Ini adalah sambungan cerita dari yg lalu kawanku..
btw.. penasaran gak sih?
oke deh,
cekidot

Aina tumbuh menjadi gadis remaja yang amat cantik. Usianya akan segera menginjak 17 tahun. Di ulang tahunnya di usia 17 tahun ini, ia meminta kado spesial dari Ibu-nya. Ia ingin bisa pergi ke Kanada. Dan permintaan itu benar – benar akan dikabulkan Ibu-nya. Mimpinya sebentar lagi akan menjadi kenyataan. Tapi, itu semua tidak menghapus rasa sakit di hatinya. Tidak mendapat kabar dari Rijal –sahabat  kecilnya– selama 12 tahun. Ini membuat sesak dalam dadanya. Inilah cobaan yang benar – benar dapat membuatnya menangis hampir tiap ia mengingat kenangannya bersama Rijal. Menatap dengan mata sembab kalung di tangannya adalah kebiasaan buruknya. Mungkin itu memang tidak buruk di keadaan yang seperti ini.

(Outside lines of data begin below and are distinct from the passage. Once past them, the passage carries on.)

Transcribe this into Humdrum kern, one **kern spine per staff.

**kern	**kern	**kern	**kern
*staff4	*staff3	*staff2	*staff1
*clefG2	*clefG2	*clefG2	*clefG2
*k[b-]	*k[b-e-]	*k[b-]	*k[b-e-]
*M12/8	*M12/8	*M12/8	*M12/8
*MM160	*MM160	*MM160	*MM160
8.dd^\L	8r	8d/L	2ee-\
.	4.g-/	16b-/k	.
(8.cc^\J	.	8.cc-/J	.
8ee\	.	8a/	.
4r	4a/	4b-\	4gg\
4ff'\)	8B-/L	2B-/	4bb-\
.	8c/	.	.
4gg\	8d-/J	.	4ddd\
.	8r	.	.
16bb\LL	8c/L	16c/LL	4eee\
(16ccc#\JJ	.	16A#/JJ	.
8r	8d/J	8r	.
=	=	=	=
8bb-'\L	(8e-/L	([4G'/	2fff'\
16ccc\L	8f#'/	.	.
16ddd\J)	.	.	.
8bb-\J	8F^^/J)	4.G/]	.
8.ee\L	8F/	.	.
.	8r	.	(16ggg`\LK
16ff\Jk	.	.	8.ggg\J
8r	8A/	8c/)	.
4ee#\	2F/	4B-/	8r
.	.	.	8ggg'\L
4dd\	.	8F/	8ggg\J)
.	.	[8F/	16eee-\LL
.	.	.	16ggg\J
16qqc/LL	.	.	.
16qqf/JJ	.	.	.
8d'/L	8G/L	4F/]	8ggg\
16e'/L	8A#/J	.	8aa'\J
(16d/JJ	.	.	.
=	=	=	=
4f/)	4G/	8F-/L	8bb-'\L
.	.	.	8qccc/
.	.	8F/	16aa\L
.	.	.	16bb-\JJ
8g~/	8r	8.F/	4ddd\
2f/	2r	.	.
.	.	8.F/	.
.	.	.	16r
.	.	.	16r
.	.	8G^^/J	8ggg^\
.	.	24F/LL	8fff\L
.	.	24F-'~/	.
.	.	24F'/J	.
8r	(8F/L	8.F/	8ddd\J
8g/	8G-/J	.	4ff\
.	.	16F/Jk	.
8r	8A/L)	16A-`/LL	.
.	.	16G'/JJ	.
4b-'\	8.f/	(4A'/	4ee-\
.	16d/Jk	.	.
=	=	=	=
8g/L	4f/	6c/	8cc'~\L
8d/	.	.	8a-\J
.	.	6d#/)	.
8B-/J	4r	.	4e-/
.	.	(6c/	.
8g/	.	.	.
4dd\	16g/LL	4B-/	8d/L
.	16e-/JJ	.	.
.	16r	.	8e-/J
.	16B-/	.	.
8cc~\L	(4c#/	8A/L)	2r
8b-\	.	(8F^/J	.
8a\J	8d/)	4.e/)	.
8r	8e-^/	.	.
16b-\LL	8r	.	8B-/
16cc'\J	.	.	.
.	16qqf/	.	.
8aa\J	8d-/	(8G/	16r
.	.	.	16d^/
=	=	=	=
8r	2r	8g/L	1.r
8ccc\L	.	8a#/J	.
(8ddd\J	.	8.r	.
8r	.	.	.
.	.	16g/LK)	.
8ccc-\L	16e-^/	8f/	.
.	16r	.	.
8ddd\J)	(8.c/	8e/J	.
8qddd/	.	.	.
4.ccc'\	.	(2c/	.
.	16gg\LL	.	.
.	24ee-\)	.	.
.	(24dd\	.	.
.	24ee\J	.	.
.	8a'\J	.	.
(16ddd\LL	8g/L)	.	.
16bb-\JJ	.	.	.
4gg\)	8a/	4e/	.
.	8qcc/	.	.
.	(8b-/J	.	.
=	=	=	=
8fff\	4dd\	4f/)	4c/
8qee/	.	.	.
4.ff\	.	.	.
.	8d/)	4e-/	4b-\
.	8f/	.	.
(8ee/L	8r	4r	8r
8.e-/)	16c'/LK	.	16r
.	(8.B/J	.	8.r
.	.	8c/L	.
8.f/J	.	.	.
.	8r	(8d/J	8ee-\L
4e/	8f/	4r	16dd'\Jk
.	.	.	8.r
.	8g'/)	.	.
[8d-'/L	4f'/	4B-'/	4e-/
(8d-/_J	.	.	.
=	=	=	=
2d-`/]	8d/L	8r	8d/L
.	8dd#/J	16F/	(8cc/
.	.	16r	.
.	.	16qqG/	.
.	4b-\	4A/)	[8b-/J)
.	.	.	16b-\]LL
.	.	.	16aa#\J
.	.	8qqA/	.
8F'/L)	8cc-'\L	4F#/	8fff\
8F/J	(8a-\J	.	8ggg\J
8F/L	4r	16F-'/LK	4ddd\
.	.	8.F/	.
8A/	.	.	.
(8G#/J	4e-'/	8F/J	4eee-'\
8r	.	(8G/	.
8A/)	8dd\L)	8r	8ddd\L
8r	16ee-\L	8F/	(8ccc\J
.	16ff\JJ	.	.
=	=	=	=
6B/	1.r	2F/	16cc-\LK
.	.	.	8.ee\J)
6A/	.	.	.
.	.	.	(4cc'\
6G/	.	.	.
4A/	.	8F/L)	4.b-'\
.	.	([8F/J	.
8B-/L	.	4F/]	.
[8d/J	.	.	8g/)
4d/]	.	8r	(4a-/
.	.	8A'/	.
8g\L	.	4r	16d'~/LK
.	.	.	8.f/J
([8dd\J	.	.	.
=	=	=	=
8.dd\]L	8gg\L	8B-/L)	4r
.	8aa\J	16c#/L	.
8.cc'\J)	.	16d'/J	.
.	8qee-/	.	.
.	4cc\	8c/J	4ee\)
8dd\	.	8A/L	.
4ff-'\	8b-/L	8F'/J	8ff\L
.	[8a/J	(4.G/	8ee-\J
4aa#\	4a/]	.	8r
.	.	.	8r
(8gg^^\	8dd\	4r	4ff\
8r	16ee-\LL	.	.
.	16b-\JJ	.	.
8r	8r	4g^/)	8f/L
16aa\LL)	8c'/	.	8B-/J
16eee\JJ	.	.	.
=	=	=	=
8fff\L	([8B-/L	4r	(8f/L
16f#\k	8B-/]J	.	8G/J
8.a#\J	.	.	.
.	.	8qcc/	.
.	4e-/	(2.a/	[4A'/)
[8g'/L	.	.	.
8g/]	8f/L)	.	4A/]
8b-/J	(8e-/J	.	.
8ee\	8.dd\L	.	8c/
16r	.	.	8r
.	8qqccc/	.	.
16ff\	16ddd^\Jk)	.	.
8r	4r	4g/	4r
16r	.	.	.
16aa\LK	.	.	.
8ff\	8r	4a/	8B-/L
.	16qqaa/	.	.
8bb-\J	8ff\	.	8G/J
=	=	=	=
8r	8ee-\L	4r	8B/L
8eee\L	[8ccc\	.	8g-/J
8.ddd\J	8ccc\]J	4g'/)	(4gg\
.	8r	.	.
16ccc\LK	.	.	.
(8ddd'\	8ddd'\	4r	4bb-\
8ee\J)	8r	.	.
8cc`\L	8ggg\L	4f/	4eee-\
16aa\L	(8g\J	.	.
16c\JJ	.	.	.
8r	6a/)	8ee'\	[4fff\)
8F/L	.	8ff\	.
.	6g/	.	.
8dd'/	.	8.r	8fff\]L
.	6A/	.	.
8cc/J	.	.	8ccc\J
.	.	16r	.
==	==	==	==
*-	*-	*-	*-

Sedangkan Rijal, Rijal kini masih ada di Afrika Selatan. Tanpa memberi kabar sahabat kecilnya di Indonesia. Kabarnya, Rijal akan pindah ke Kanada untuk melanjutkan kuliah di sana. Hanya kabar itu yang didengar oleh Aina. Sedikit rasa senang yang ada mendengar sedikit kabar dari Rijal. Kabarnya pun tanpa ada keterangan yang jelas. Kebimbangan hati selalu dirasakan Aina saat ini.
***
Sudah hampir 12 tahun Rijal tidak menginjakkan kaki di Indonesia lagi. Untuk tahun ini Rijal akan pergi meninggalkan Affrika Selatan. Tapi, tidak untuk ke Indonesia. Melainkan ia akan melanjutkan kuliahnya di Kanada. Akhir – akhir ini ia lebih menggemari dunia perfilm-an. Jadi, lebih baik dia kuliah di Kanada yang terkenal dengan tempat paling tepat untuk menempuh study di bidang film.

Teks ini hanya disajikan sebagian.